So you’ve seen Big Hero 6, and you are now in love with Baymax and his Ba-la-la-la-la-ing but there’s so much more back-story about the big, huggable guy that leads up to his on-screen debut. And I got to go behind the scenes and interview the filmmakers who brought Baymax to life during the #BigHero6Event in Los Angeles last week.
We visited the Roy E. Disney Animation Building to interview directors Chris Williams and Don Hall. being in the Disney building is surreal especially when you get to see the very Oscar that was awarded to Disney for the movie Frozen!
Photo by Staci Salazar
What attracted you to the story of Big Hero 6 being that it’s a small publishing in the Marvel comic book world?
Don Hall: We normally pitch at least three ideas and the title sounded interesting. It was a story about a Japanese super hero team and I thought it was cool. The characters were interesting and I loved their names. The creators loved Japanese Pop culture as well as anime and infused it with a Marvel superheroes story so I loved that.
Chris Williams: The fact that it was an obscure property really helped us because the way we make movies here is we sit at this table and talk about it for years. It evolves quite a bit, and we have screening after screening, and the story changes a lot. We know that whatever we start out with, it’s going to end up being something different. The fact that it wasn’t a well-known property where people were going to have their own idea of what it should be really helped us.
What is the biggest change from the initial script to the final cut of the movie?
Chris Williams: I know that one that may not be the biggest but one thing comes to mind and it’s that Baymax became more central. We realized that when he is driving the story, and driving the plot it really helps. Baymax became a real interesting character in uniting the story of “boy and his robot” and the superhero origin story.
Don Hall: You want the protagonist driving the story. But the story wasn’t coming together, and it didn’t come together, until we put Baymax front and center. We really took that idea that he wants to heal Hiro. We put that idea in the forefront and made it really proactive, as opposed being reactive.
Chris Williams: I would say also the specific thing is the scene on the wind turbine after that first flight scene. Where it’s just the two of them sitting on the wind turbine above the clouds and it is really sort of a sweet scene. It was a very late addition but that’s the way we work.
We kept questioning our assumptions and kept challenging the story and then we realized there was something missing. Once we added that scene it really solidified their relationship. We understood how much they were invested, and how much they loved each other. We then became invested in their relationship too. I think that is a credit to the way that we make movies at Disney. We allow ourselves to constantly reassess the story and so I was really proud of that scene.
The scenery is really exciting, mesmerizing, and there is so much to see in it. How did you go about researching what the actual backgrounds would be and how much attention you wanted to draw to it?

### Extracted records

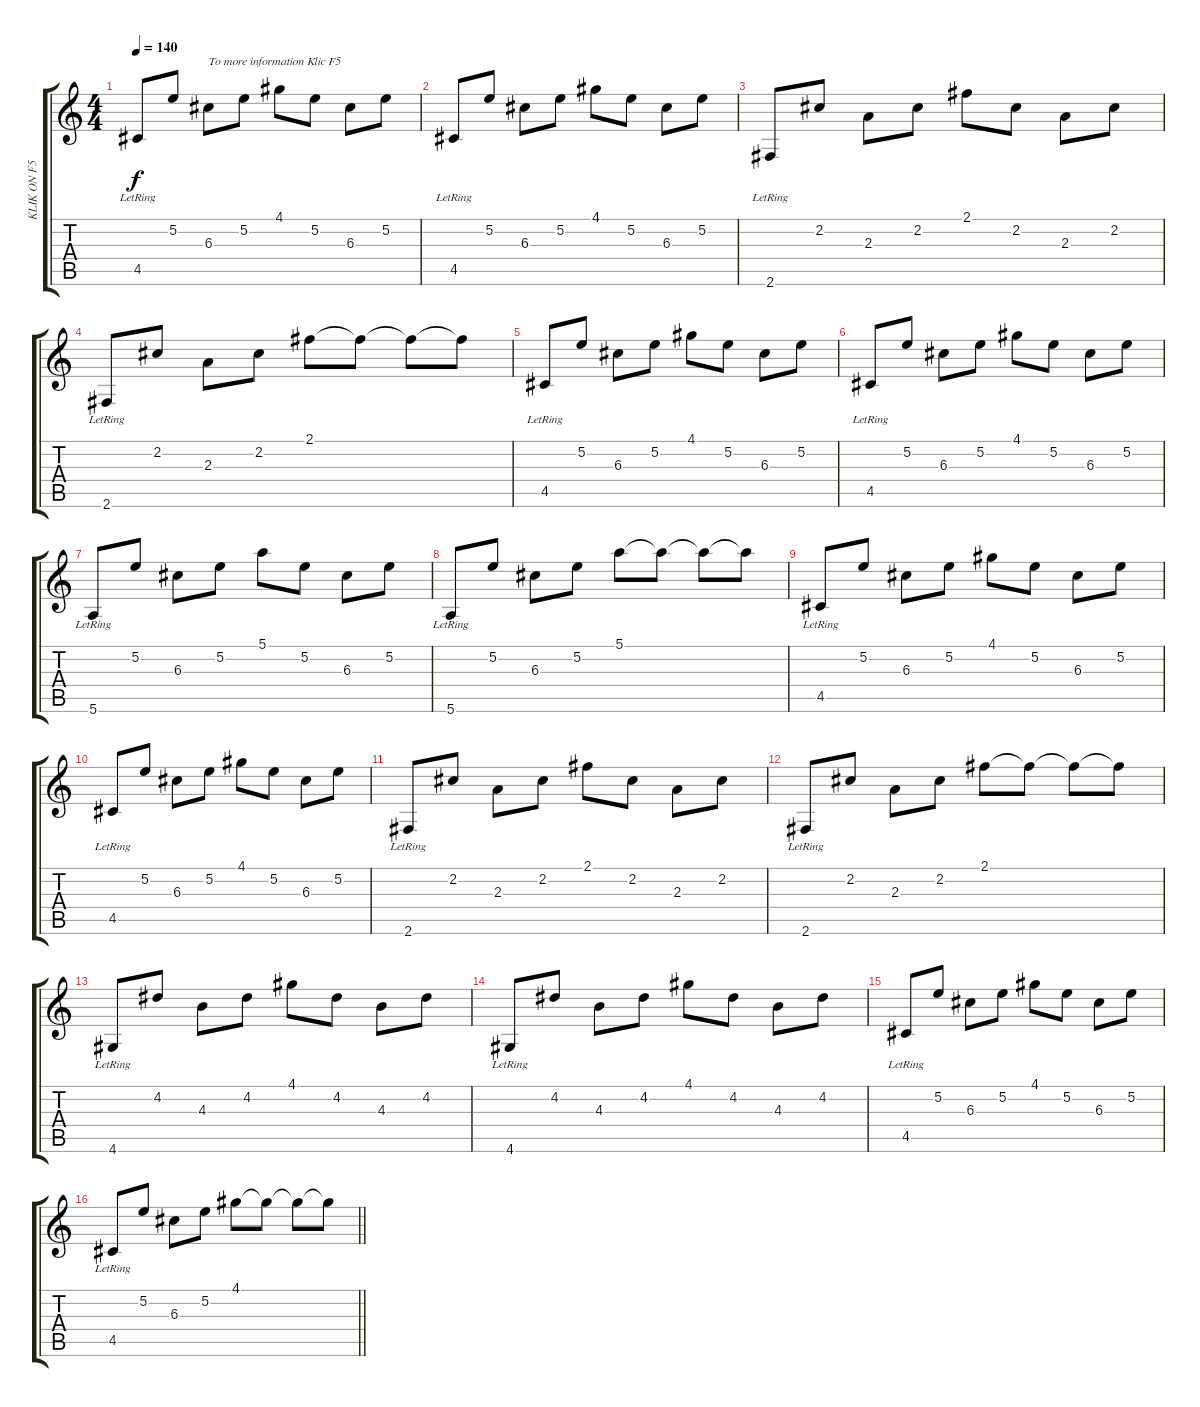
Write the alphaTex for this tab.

\track ("KLIK ON F5" "KLIK ON F5") {instrument acousticguitarnylon}
\staff {score tabs}
\tuning (E4 B3 G3 D3 A2 E2) {hide}
\ts (4 4)
\tempo 140
\clef g2
\ks c
4.5{lr}.8{dy f instrument acousticguitarnylon} 5.2.8 6.3.8{txt "To more information Klic F5"} 5.2.8 4.1.8 5.2.8 6.3.8 5.2.8 |
4.5{lr}.8 5.2.8 6.3.8 5.2.8 4.1.8 5.2.8 6.3.8 5.2.8 |
2.6{lr}.8 2.2.8 2.3.8 2.2.8 2.1.8 2.2.8 2.3.8 2.2.8 |
2.6{lr}.8 2.2.8 2.3.8 2.2.8 2.1.8 2.1{t}.8 2.1{t}.8 2.1{t}.8 |
4.5{lr}.8 5.2.8 6.3.8 5.2.8 4.1.8 5.2.8 6.3.8 5.2.8 |
4.5{lr}.8 5.2.8 6.3.8 5.2.8 4.1.8 5.2.8 6.3.8 5.2.8 |
5.6{lr}.8 5.2.8 6.3.8 5.2.8 5.1.8 5.2.8 6.3.8 5.2.8 |
5.6{lr}.8 5.2.8 6.3.8 5.2.8 5.1.8 5.1{t}.8 5.1{t}.8 5.1{t}.8 |
4.5{lr}.8 5.2.8 6.3.8 5.2.8 4.1.8 5.2.8 6.3.8 5.2.8 |
4.5{lr}.8 5.2.8 6.3.8 5.2.8 4.1.8 5.2.8 6.3.8 5.2.8 |
2.6{lr}.8 2.2.8 2.3.8 2.2.8 2.1.8 2.2.8 2.3.8 2.2.8 |
2.6{lr}.8 2.2.8 2.3.8 2.2.8 2.1.8 2.1{t}.8 2.1{t}.8 2.1{t}.8 |
4.6{lr}.8 4.2.8 4.3.8 4.2.8 4.1.8 4.2.8 4.3.8 4.2.8 |
4.6{lr}.8 4.2.8 4.3.8 4.2.8 4.1.8 4.2.8 4.3.8 4.2.8 |
4.5{lr}.8 5.2.8 6.3.8 5.2.8 4.1.8 5.2.8 6.3.8 5.2.8 |
\barLineRight lightlight
4.5{lr}.8 5.2.8 6.3.8 5.2.8 4.1.8 4.1{t}.8 4.1{t}.8 4.1{t}.8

### Set exercise 1
From the Big Hero 6 interview, list every line in which the interviewer addresses the filmmakers.
### Set exercise 2
Transcribe the stretch of the Big Hero 6 interview from "We kept questioning" through "of that scene.".

### Expected answer 1
1. What attracted you to the story of Big Hero 6 being that it’s a small publishing in the Marvel comic book world?
2. What is the biggest change from the initial script to the final cut of the movie?
3. The scenery is really exciting, mesmerizing, and there is so much to see in it. How did you go about researching what the actual backgrounds would be and how much attention you wanted to draw to it?

### Expected answer 2
We kept questioning our assumptions and kept challenging the story and then we realized there was something missing. Once we added that scene it really solidified their relationship. We understood how much they were invested, and how much they loved each other. We then became invested in their relationship too. I think that is a credit to the way that we make movies at Disney. We allow ourselves to constantly reassess the story and so I was really proud of that scene.